Stored data entries
- - - -
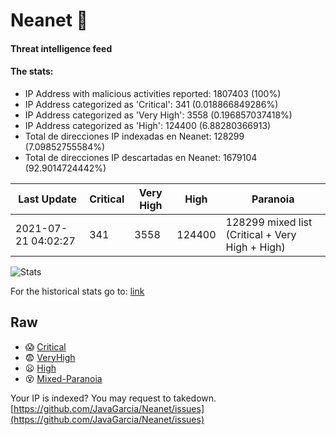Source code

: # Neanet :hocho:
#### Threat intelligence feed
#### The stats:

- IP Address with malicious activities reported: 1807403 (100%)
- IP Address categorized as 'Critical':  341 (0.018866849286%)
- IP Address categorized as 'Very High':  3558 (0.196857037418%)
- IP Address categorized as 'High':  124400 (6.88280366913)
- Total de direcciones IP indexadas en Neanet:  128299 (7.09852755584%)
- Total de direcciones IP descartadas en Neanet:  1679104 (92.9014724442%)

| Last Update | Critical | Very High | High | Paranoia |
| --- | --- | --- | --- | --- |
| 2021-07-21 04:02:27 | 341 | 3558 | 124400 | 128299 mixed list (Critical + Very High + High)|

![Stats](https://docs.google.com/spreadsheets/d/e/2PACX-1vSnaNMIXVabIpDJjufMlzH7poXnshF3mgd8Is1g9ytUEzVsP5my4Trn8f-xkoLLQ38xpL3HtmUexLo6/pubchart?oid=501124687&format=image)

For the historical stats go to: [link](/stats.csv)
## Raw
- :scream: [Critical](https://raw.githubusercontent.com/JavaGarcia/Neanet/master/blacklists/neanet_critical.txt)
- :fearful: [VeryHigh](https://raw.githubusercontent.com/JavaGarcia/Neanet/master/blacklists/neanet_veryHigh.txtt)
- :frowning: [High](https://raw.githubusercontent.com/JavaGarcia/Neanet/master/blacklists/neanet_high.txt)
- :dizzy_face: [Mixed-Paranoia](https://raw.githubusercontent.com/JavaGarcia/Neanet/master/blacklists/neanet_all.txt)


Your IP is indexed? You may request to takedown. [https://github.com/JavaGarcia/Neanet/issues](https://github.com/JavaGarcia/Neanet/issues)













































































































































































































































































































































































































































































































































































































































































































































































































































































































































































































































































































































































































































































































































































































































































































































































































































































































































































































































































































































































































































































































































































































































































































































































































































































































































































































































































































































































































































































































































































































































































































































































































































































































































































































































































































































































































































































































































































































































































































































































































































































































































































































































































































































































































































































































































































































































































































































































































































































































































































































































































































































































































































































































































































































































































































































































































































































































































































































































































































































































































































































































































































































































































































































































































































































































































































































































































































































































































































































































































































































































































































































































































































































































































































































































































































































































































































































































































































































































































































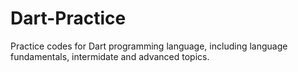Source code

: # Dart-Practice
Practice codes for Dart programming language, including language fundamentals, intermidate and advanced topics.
- - - -
- DIRECTIONS:
Extract the source text from every row and reproduce each line without any change. Leave the pictures out of your answer.

- RESULT OF THE EXERCISE:
Source code

: # Neanet :hocho:
#### Threat intelligence feed
#### The stats:

- IP Address with malicious activities reported: 1807403 (100%)
- IP Address categorized as 'Critical':  341 (0.018866849286%)
- IP Address categorized as 'Very High':  3558 (0.196857037418%)
- IP Address categorized as 'High':  124400 (6.88280366913)
- Total de direcciones IP indexadas en Neanet:  128299 (7.09852755584%)
- Total de direcciones IP descartadas en Neanet:  1679104 (92.9014724442%)

| Last Update | Critical | Very High | High | Paranoia |
| --- | --- | --- | --- | --- |
| 2021-07-21 04:02:27 | 341 | 3558 | 124400 | 128299 mixed list (Critical + Very High + High)|

![Stats](https://docs.google.com/spreadsheets/d/e/2PACX-1vSnaNMIXVabIpDJjufMlzH7poXnshF3mgd8Is1g9ytUEzVsP5my4Trn8f-xkoLLQ38xpL3HtmUexLo6/pubchart?oid=501124687&format=image)

For the historical stats go to: [link](/stats.csv)
## Raw
- :scream: [Critical](https://raw.githubusercontent.com/JavaGarcia/Neanet/master/blacklists/neanet_critical.txt)
- :fearful: [VeryHigh](https://raw.githubusercontent.com/JavaGarcia/Neanet/master/blacklists/neanet_veryHigh.txtt)
- :frowning: [High](https://raw.githubusercontent.com/JavaGarcia/Neanet/master/blacklists/neanet_high.txt)
- :dizzy_face: [Mixed-Paranoia](https://raw.githubusercontent.com/JavaGarcia/Neanet/master/blacklists/neanet_all.txt)


Your IP is indexed? You may request to takedown. [https://github.com/JavaGarcia/Neanet/issues](https://github.com/JavaGarcia/Neanet/issues)













































































































































































































































































































































































































































































































































































































































































































































































































































































































































































































































































































































































































































































































































































































































































































































































































































































































































































































































































































































































































































































































































































































































































































































































































































































































































































































































































































































































































































































































































































































































































































































































































































































































































































































































































































































































































































































































































































































































































































































































































































































































































































































































































































































































































































































































































































































































































































































































































































































































































































































































































































































































































































































































































































































































































































































































































































































































































































































































































































































































































































































































































































































































































































































































































































































































































































































































































































































































































































































































































































































































































































































































































































































































































































































































































































































































































































































































































































































































































































Source code

: # Dart-Practice
Practice codes for Dart programming language, including language fundamentals, intermidate and advanced topics.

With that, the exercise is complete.